At the moment, AI spending is propping up major swaths of the U.S. economy. Through blunt-force investment on data centers and the related equipment to sustain them like semiconductor chips, tech companies helped grow U.S. GDP by 1.1%, per an October analysis from JP Morgan.
Yet the enormous swell of AI spending has some lawmakers unnerved about a replay of the 2008 financial crisis, should any firm go under. At the time, the housing market went bust and Wall Street banks collapsed one after another for holding a flood of toxic mortgages. The U.S. government engineered a colossal bailout to prevent the financial chaos from spreading. Yet it provoked widespread anger and a populist backlash that still haunts policymakers 17 years later.

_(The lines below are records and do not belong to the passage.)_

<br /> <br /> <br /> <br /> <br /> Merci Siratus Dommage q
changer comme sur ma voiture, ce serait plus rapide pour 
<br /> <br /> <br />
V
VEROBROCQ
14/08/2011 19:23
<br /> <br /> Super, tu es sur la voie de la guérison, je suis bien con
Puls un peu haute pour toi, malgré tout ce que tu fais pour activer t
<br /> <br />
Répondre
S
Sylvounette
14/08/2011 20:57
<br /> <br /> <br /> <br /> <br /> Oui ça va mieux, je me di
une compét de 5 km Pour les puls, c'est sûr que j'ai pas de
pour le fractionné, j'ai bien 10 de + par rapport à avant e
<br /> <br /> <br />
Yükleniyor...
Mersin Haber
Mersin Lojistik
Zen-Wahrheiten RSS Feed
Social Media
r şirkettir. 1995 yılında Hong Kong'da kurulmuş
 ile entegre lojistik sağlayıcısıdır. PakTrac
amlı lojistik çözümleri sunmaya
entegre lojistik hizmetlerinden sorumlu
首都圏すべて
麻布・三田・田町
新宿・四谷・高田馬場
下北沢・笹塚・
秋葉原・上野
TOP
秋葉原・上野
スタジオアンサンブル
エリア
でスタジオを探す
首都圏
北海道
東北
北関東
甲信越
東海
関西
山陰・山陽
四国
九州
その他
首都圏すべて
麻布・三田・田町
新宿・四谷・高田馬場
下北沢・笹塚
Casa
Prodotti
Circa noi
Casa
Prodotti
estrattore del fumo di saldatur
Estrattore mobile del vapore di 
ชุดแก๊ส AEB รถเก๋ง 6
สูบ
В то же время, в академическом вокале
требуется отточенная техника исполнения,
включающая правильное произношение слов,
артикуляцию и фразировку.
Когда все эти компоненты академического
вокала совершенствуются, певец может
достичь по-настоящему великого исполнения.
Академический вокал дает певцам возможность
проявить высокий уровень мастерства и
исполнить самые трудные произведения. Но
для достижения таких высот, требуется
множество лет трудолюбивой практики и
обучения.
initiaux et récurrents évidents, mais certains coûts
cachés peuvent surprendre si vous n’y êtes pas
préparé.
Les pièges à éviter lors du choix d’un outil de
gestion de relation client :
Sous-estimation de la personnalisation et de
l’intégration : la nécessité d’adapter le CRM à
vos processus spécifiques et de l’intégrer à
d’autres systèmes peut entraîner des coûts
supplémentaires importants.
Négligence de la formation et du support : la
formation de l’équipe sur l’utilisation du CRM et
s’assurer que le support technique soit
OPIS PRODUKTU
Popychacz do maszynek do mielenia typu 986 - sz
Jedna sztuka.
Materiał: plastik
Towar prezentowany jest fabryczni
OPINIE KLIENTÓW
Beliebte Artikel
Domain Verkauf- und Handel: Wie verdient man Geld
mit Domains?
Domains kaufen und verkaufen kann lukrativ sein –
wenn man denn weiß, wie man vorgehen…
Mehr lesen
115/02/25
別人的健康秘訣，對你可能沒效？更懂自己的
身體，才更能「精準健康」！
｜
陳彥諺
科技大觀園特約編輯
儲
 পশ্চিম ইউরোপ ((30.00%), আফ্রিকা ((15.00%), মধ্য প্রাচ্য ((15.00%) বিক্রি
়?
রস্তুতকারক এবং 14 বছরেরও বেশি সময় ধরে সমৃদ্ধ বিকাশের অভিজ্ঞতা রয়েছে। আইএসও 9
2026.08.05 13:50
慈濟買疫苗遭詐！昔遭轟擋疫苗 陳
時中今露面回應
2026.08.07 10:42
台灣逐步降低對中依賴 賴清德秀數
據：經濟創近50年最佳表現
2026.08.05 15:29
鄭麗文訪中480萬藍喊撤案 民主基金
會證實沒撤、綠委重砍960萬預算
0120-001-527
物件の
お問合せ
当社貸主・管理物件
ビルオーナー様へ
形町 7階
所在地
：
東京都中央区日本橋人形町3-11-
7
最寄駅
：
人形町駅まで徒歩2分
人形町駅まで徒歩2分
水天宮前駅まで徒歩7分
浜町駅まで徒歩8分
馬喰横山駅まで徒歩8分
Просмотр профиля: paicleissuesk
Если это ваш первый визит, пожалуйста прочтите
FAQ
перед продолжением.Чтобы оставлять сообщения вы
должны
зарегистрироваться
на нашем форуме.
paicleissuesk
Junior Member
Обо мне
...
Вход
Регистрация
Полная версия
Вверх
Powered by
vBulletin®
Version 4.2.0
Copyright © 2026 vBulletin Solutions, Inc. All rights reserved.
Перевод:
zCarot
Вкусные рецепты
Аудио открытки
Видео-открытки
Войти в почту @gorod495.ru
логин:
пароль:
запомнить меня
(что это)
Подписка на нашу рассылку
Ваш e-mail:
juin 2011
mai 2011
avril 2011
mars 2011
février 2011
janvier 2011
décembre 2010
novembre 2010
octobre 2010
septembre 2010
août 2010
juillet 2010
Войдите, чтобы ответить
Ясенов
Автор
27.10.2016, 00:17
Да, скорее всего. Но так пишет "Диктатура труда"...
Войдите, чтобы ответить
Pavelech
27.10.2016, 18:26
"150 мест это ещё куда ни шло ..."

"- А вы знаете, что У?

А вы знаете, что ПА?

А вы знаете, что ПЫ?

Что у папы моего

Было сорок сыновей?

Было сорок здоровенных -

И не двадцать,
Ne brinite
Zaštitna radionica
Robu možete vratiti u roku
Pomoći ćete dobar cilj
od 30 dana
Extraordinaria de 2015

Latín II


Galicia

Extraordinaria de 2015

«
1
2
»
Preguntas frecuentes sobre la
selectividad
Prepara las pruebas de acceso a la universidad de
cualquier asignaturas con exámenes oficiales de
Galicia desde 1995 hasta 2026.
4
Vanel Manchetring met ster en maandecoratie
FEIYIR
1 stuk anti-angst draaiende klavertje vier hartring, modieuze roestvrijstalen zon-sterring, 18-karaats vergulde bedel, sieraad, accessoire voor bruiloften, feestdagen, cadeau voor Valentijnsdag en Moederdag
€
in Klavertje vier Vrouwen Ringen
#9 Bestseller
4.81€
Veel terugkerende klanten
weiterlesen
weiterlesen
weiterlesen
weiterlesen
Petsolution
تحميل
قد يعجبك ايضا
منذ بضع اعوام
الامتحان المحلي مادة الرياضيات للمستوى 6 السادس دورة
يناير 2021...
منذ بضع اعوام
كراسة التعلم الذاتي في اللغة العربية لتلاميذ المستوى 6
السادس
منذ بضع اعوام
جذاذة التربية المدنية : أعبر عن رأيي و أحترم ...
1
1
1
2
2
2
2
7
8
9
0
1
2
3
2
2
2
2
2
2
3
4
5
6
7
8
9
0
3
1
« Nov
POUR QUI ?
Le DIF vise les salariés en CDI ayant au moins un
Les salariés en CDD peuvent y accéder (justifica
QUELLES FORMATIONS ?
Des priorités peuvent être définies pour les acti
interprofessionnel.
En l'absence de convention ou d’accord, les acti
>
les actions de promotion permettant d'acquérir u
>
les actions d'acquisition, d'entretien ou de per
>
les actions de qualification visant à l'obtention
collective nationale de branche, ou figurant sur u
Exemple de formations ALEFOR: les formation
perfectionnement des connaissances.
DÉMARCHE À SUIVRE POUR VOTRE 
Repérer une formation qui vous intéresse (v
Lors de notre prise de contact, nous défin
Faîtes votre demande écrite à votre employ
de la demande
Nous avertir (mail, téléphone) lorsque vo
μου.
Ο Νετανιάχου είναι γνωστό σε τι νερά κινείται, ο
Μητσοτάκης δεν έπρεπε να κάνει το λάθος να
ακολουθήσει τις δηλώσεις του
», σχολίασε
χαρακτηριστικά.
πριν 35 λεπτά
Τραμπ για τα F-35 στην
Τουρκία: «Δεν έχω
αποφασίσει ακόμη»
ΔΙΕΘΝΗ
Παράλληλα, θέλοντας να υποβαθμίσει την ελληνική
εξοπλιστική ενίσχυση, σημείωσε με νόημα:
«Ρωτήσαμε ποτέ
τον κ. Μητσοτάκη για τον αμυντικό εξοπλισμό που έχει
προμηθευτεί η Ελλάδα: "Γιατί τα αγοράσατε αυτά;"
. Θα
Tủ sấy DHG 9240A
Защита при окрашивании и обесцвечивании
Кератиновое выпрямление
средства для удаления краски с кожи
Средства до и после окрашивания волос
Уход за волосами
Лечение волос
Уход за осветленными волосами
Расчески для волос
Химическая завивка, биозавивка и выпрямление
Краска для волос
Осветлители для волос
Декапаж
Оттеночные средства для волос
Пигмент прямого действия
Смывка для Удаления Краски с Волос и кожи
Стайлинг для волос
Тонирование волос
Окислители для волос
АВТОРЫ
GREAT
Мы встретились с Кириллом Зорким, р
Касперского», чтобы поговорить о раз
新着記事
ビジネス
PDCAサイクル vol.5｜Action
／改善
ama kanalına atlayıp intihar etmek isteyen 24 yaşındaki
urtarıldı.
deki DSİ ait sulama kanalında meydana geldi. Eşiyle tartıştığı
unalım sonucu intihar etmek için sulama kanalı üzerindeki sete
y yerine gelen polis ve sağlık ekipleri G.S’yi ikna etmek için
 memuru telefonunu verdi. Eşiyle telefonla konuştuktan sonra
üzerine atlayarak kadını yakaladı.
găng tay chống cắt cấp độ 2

Ocasio-Cortez was the first prominent Democrat to publicly oppose a bailout of AI firms in the event of a crisis.
“Should this bubble pop, we should not be entertaining a bailout,” the New York Democrat said during a Wednesday Congressional hearing. She argued the firms bear blame in instigating mental health issues through the AI chatbots they introduced to the public.
Others seemed to want tighter guardrails on the AI sector before green-lighting any theoretical rescue. “There needs to be vigorous oversight here,” Sen. Ron Wyden of Oregon recently told Quartz. “I’m not signing off until we have that in place ahead of time.”
No prominent AI company appears in imminent danger of collapsing. Yet they are increasingly fueling their bets with debt and circular financing deals that critics argue is akin to playing with fire in a tightly connected AI ecosystem.
That doesn’t mean it hasn’t made mistakes along its path to dominance. OpenAI stepped into a mess earlier this month when its chief financial officer Sarah Friar endorsed a federal backstop so it can finance its ambitions through borrowing. She walked it back less than a day later. The White House, though, quickly squashed any government rescue.
“There will be no federal bailout for AI. The U.S. has at least 5 major frontier model companies,” White House AI czar David Sacks said at the time. “If one fails, others will take its place.”
Shortly after, OpenAI CEO Sam Altman reiterated that his company won’t need or seek a bailout. Not everyone is convinced.
Sen. Elizabeth Warren of Massachusetts sent a letter on Tuesday demanding details from senior White House advisors on their meetings with executives from OpenAI and other AI companies. It singled out that OpenAI had sought loan guarantees and access to federal tax credits, as recently as in an Oct. 27 letter sent to the White House.
“OpenAI’s actions suggest that it may be pursuing a deliberate strategy to entangle itself with the federal government and the broader economy so the government has no choice but to step in with public funds,” Warren said. Then, she drew a parallel to the 2008 financial crash.